Treasury yields were lower Wednesday morning as concerns about U.S. economic growth weighed on markets and investors awaited the release of minutes from the Federal Reserve’s May 3-4 policy meeting.
What yields are doing
The yield on the 10-year Treasury note
was at 2.738%, down from 2.758% at 3 p.m. Eastern on Tuesday.
The 2-year Treasury note yield
was at 2.48% versus 2.483% Tuesday afternoon.
The yield on the 30-year Treasury bond
was at 2.97%, compared with 2.971% late Tuesday.
What’s driving the market
Treasury yields trended lower Wednesday morning amid worry over U.S. economic growth prospects, which contributed to a renewed equity selloff on Tuesday that sent the S&P 500 down 0.8% and the Nasdaq Composite to its lowest close since Nov. 3, 2020.
The S&P 500
and Dow Jones Industrial Average
are on track for their worst first 100 trading days to start a year since 1970, while the Nasdaq Composite
is set for its worst start in history.
Data released Wednesday showed that U.S. durable goods orders rose 0.4% in April, signaling the economy was still growing at a steady pace in the early spring. Still, it was one on the weakest readings of the past seven months.

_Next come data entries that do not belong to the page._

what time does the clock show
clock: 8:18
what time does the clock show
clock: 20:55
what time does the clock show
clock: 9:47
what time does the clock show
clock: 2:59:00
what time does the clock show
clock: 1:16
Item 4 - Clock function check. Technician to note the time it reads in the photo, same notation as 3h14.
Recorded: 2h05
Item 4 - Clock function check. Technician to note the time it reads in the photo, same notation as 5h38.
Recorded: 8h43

Investors remain focused on inflation and the debate over the Federal Reserve’s ability to bring price pressures under control without sinking the economy into recession. The central bank, which is set to begin unwinding its balance sheet on June 1, delivered a half percentage point rate increase earlier this month following a more traditional quarter-point, or 25 basis point, hike earlier this year. Fed officials have signaled at least two more half-point rises are in store.

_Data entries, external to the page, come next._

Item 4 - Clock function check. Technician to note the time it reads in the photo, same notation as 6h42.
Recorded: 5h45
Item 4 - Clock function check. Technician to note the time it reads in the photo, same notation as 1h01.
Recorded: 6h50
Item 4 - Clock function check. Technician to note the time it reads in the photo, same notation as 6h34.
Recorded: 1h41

Minutes of the May 3-4 Fed meeting, set for release at 2 p.m., will be watched for clues to the Federal Reserve’s path of tightening. Fed Vice Chair Lael Brainard is scheduled to speak at 12:15 p.m.
What analysts are saying
The minutes “will likely reinforce the view that additional 50 basis point rate hikes will be needed in the next two meetings, although the rate path after that becomes a lot foggier,” said Raffi Boyadjian, lead investment analyst at XM, in a note.
Policy makers’ views “on how quickly they anticipate inflation to come down as well as any potential revelations on the balance sheet reduction, such as the possibility of the outright sale of assets, particularly of mortgage backed securities, will be scrutinized by investors,” the analyst said.